[DATA SUPPLIED]:
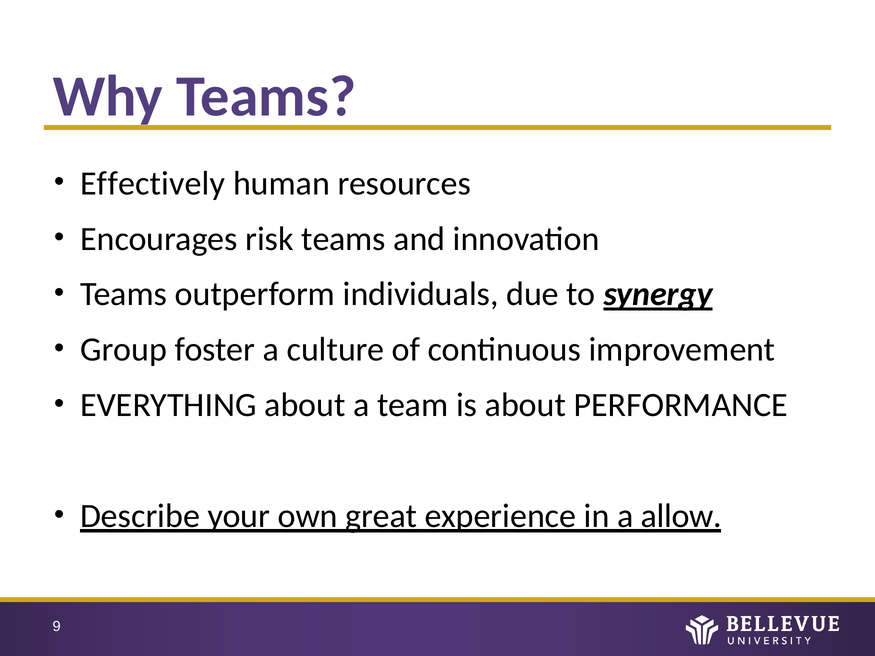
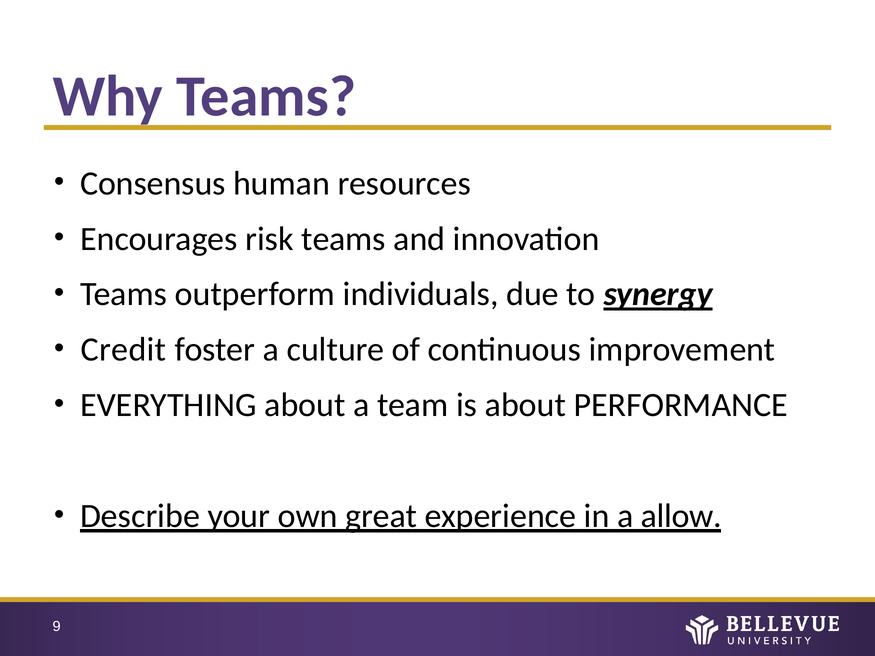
Effectively: Effectively -> Consensus
Group: Group -> Credit
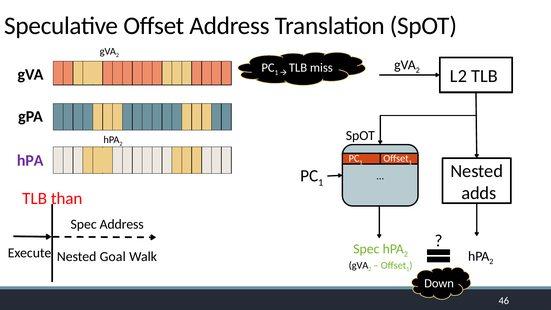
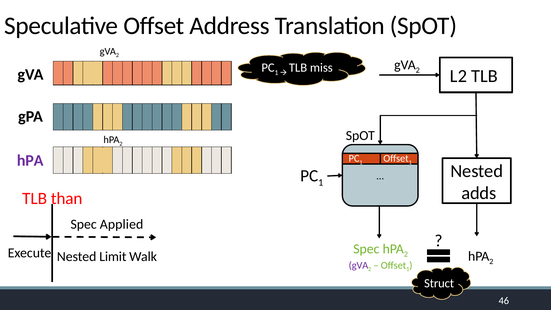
Spec Address: Address -> Applied
Goal: Goal -> Limit
gVA at (358, 265) colour: black -> purple
Down: Down -> Struct
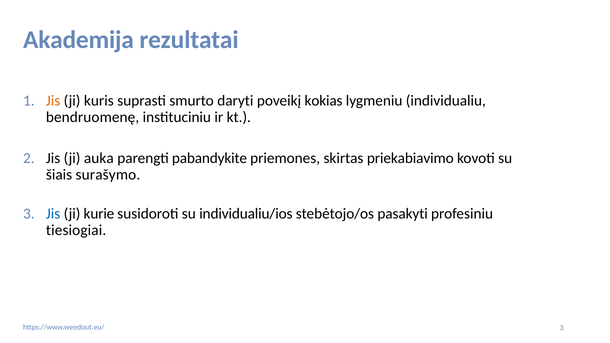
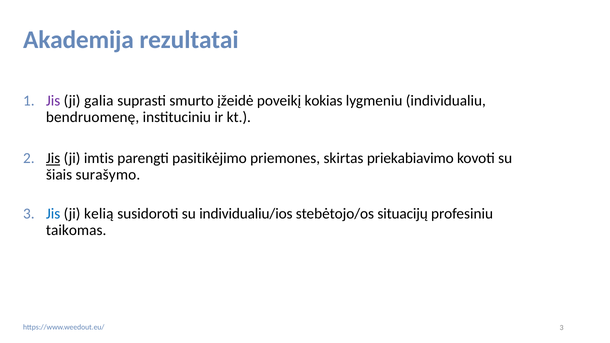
Jis at (53, 101) colour: orange -> purple
kuris: kuris -> galia
daryti: daryti -> įžeidė
Jis at (53, 158) underline: none -> present
auka: auka -> imtis
pabandykite: pabandykite -> pasitikėjimo
kurie: kurie -> kelią
pasakyti: pasakyti -> situacijų
tiesiogiai: tiesiogiai -> taikomas
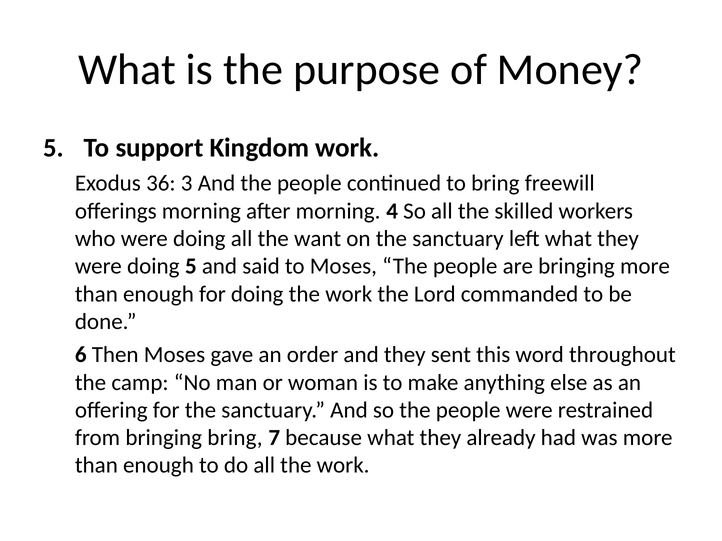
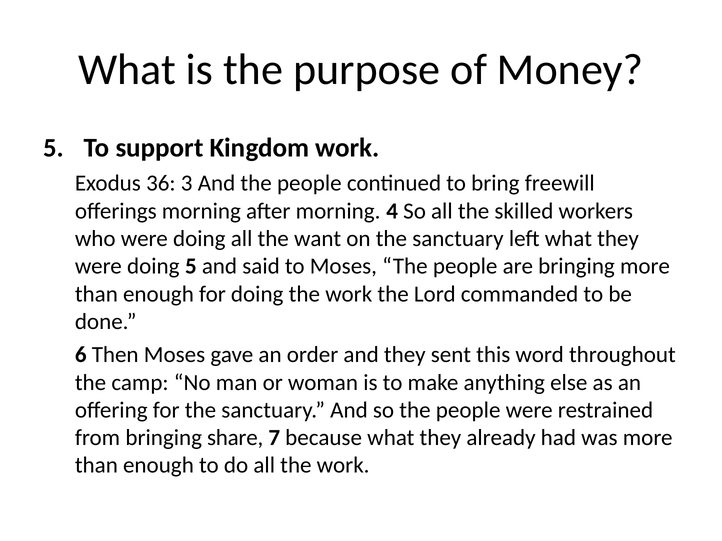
bringing bring: bring -> share
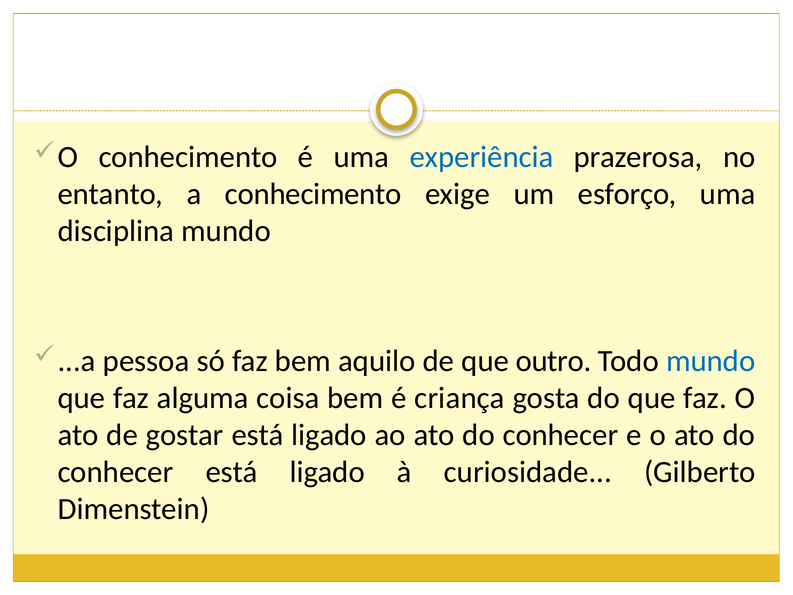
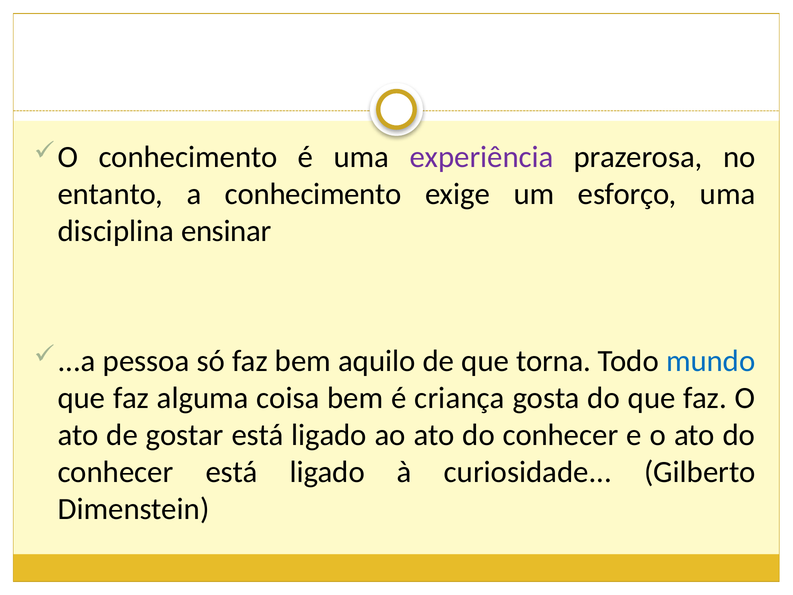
experiência colour: blue -> purple
disciplina mundo: mundo -> ensinar
outro: outro -> torna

[WHAT THE TASK ASKS]: Rewrite every line of the records above with "purple" changed to "violet" and nothing else altered. Don't include the pictures.

[FINISHED ANSWER]:
Effectively: Effectively -> Consensus
Group: Group -> Credit
Spec Address: Address -> Applied
Goal: Goal -> Limit
gVA at (358, 265) colour: black -> violet
Down: Down -> Struct
Jis at (53, 101) colour: orange -> violet
kuris: kuris -> galia
daryti: daryti -> įžeidė
Jis at (53, 158) underline: none -> present
auka: auka -> imtis
pabandykite: pabandykite -> pasitikėjimo
kurie: kurie -> kelią
pasakyti: pasakyti -> situacijų
tiesiogiai: tiesiogiai -> taikomas
bringing bring: bring -> share
experiência colour: blue -> violet
disciplina mundo: mundo -> ensinar
outro: outro -> torna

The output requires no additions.